La Bad Painting – Eloge du « mauvais goût »

[04/09/2007]

 

La Bad Painting, littéralement « mauvaise peinture » émerge aux Etats–Unis à la fin des années 70 et s’affirme dans les années 80. Les « Bad boys » de la peinture ont pour nom Jean-Michel Basquiat, Neil Jenney, Kenny Scharf, Julian Schnabel, Malcolm Morley, David Salle, Jonathan Borofsky et Donald Sultan. Ils revendiquent le mauvais goût de leur œuvres, s’inspirent de cultures marginales et populaires, intègrent des matériaux hétérogènes dans leurs toiles, jouent sur des empâtements excessifs et des couleurs dissonantes. Ce retour expressionniste à la peinture s’impose face aux canons de l’époque, à l’austérité du minimalisme et de l’art conceptuel.

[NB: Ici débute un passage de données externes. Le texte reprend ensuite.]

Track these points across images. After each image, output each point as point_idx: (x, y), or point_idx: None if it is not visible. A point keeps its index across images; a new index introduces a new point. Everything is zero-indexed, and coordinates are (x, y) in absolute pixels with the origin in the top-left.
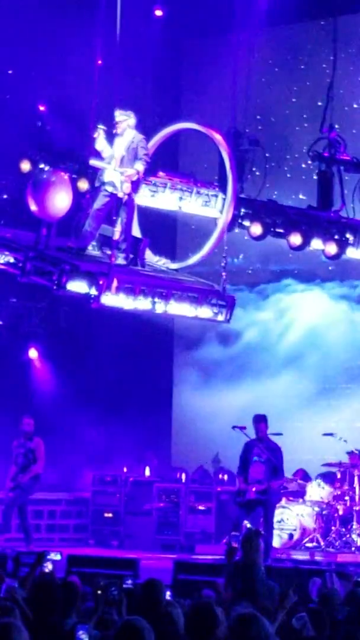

Le terme de Bad painting apparaît pour la première fois en 1978 pour annoncer une exposition de Neil JENNEY. Les toiles de Jenney, brossées à larges coups de pinceaux, s’échangent entre 30 000 et 50 000 euros en moyenne pour des toiles de moins d’un mètre, les toiles plus grandes pouvant atteindre 200 000 €. Un autre amateur d’empâtements, Julian SCHNABEL, a plusieurs cordes à son arc : peintre et cinéaste, son dernier film, « Le Scaphandre et le papillon » a obtenu le prix de la mise en scène au Festival de Cannes 2007. L’artiste se fit connaître dans les années 70 en commençant la série des Plate-paintings, peintures auxquelles sont intégrées des fragments d’assiettes. Ces œuvres sont les plus prisées par les collectionneurs. Les adjudications le prouvent : à formats et périodes d’exécution similaires, les Plate-paintings peuvent s’arracher trois fois plus chèrement qu’un travail à l’huile ou à l’acrylique. En juin dernier à Londres, les trois auctioneers concurrents (Christie’s, Sotheby’s et Phillips, de Pury & Company) présentaient chacun une œuvre de Schnabel. Les toiles présentées par Sotheby’s et Christie’s furent adjugées 32 000 et 48 000 livres sterling, tandis que la plate-painting Stella partait pour 100 000 livres sterling, soit près de 150 000 euros (Christie’s Londres). En novembre 2006, lors d’une vacation new-yorkaise de Phillips, de Pury & Company, un travail monumental (près de 4 mètres) de cette même série fit grimper les enchères jusqu’à 720 000 dollars (plus de 560 000 euros), signant le record de l’artiste! Des œuvres moins spectaculaires sont accessibles pour moins de 30 000 euros, comme la peinture acrylique de 1987 dispersée en février 2007 pour 20 000 dollars, soit environ 15 000 euros (Christie’s NY).

Le début du XXIème siècle est marqué par une revalorisation de la peinture contemporaine, dont bénéficie largement la Bad Painting. L’émulation autour de Jean-Michel BASQUIAT, qui représente autant la Bad painting que le Graffiti, a propulsé en avant l’ensemble du mouvement. Basquiat, dont la réputation n’est plus à faire, avait signé 48 enchères millionnaires (en dollars) entre janvier 2000 et juillet 2007. En mai 2007, il culminait à 13 millions de dollars pour une technique mixte de 1981 (Sotheby’s NY)… pour la première fois, l’artiste passait le seuil des 10 millions de dollars.

Parmi les autres records récents, celui de Malcolm MORLEY fut signé en mai 2001 à hauteur de 460 000 dollars (plus de 515 000 euros) pour Christmas Tree (Sotheby’s, NY). Celui de David SALLE tombait en 2006 à New-York. Sotheby’s y dispersait Vagrant pour 500 000 dollars (environ 390 000 euros). L’indice des prix de Salle est au beau fixe avec une hausse de 100% depuis 2003, ce qui incite quelques collectionneurs à remettre en vente leurs toiles. Par exemple, le dytique Couple of Centuries acquis pour 70 000 dollars (65 700 euros) en mai 1999 chez Christie’s fut revendu pour 120 000 dollars de plus en 2005 chez le même auctioneer (plus de 160 000 euros). Autre preuve de la bonne santé de cette tendance, Kenny SCHARF signait sa première enchère à plus de 100 000 dollars en 2005 et dépassait 3 fois ce seuil l’année suivante.

Les amateurs de Bad paintings peuvent emporter des toiles de plus d’un mètre de Salle, de Kenny Scharf et de Schnabel entre 20 000 et 30 000 euros. Pour moins de 10 000 euros, ils porteront leur attention sur Donald SULTAN et Jonathan BOROFSKY.